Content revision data
**********

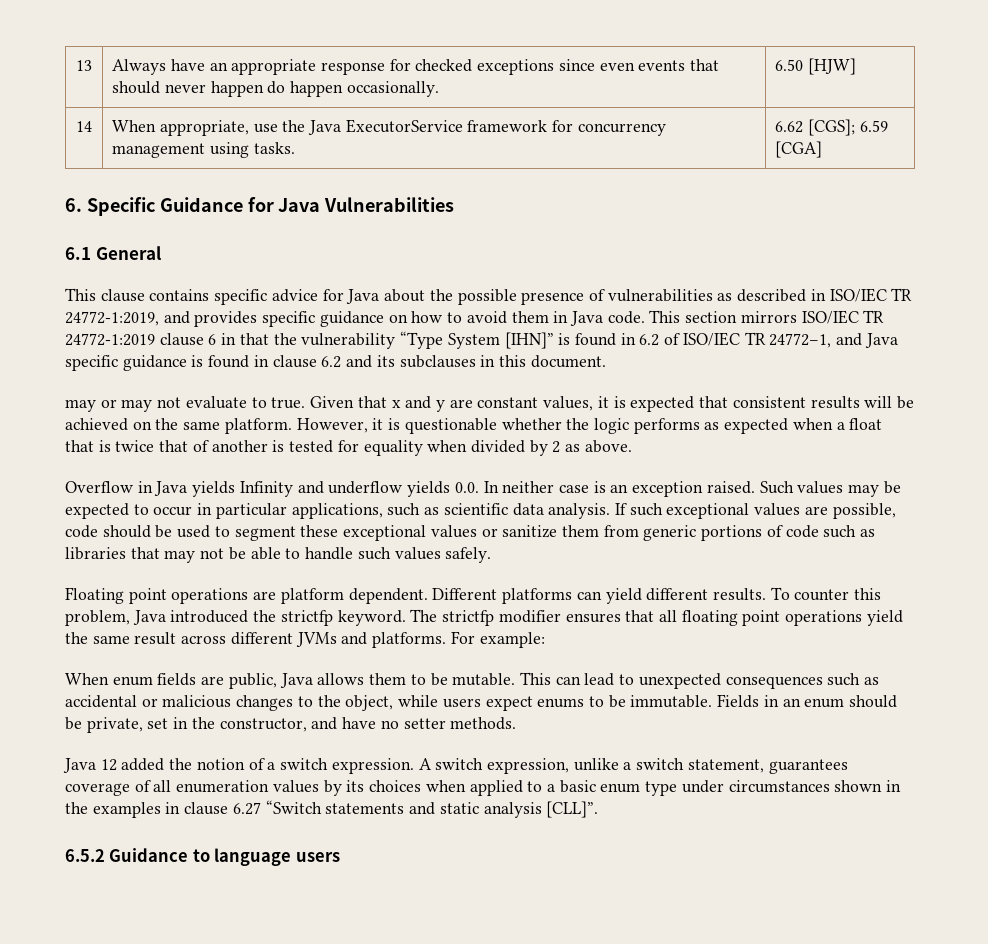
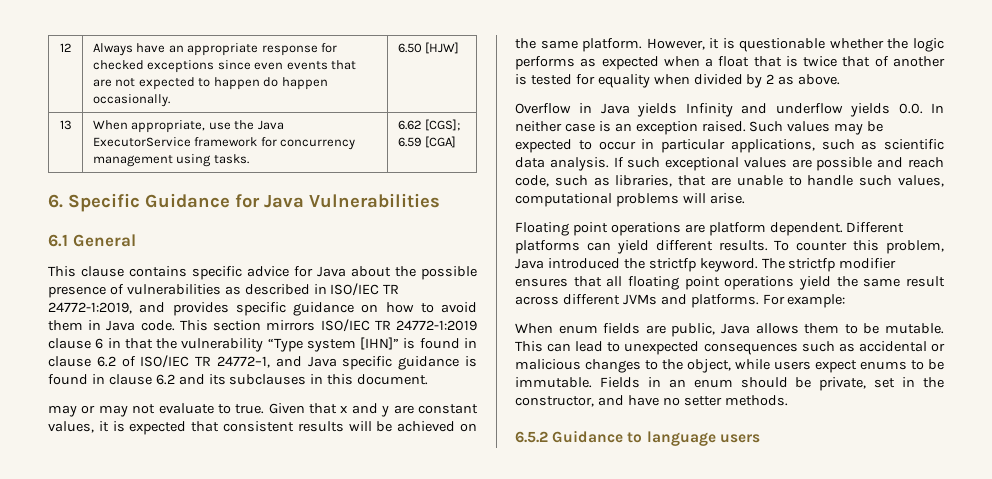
[76,60,92,71] 13 -> [59,43,72,52] 12
[112,81,206,94] should never -> [92,77,211,90] are not expected to
[76,121,92,132] 14 -> [59,120,72,130] 13
[447,333,500,349] System -> [306,339,356,352] system
(636, 339) none -> [48,356,91,367] clause
[832,503,896,519] [65,525,876,541] [65,547,492,563] possible, code should be used to segment these exceptional values or sanitize them from generic portions of code such as libraries that may not be able to handle such values safely. -> [816,157,944,171] [515,175,945,187] [515,193,745,207] possible and reach code, such as libraries, that are unable to handle such values, computational problems will arise.
[63,758,848,774] [65,780,902,796] [65,800,599,818] // Java 12 added the notion of a switch expression. A switch expression, unlike a switch statement, guarantees coverage of all enumeration values by its choices when applied to a basic enum type under circumstances shown in the examples in clause 6.27 “Switch statements and static analysis [CLL]”. -> (788, 400) none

**********

# EXERCISE BRIEF
The records above need to be copied exactly, though not their pictures.

# EXPECTED ANSWER
[76,60,92,71] 13 -> [59,43,72,52] 12
[112,81,206,94] should never -> [92,77,211,90] are not expected to
[76,121,92,132] 14 -> [59,120,72,130] 13
[447,333,500,349] System -> [306,339,356,352] system
(636, 339) none -> [48,356,91,367] clause
[832,503,896,519] [65,525,876,541] [65,547,492,563] possible, code should be used to segment these exceptional values or sanitize them from generic portions of code such as libraries that may not be able to handle such values safely. -> [816,157,944,171] [515,175,945,187] [515,193,745,207] possible and reach code, such as libraries, that are unable to handle such values, computational problems will arise.
[63,758,848,774] [65,780,902,796] [65,800,599,818] // Java 12 added the notion of a switch expression. A switch expression, unlike a switch statement, guarantees coverage of all enumeration values by its choices when applied to a basic enum type under circumstances shown in the examples in clause 6.27 “Switch statements and static analysis [CLL]”. -> (788, 400) none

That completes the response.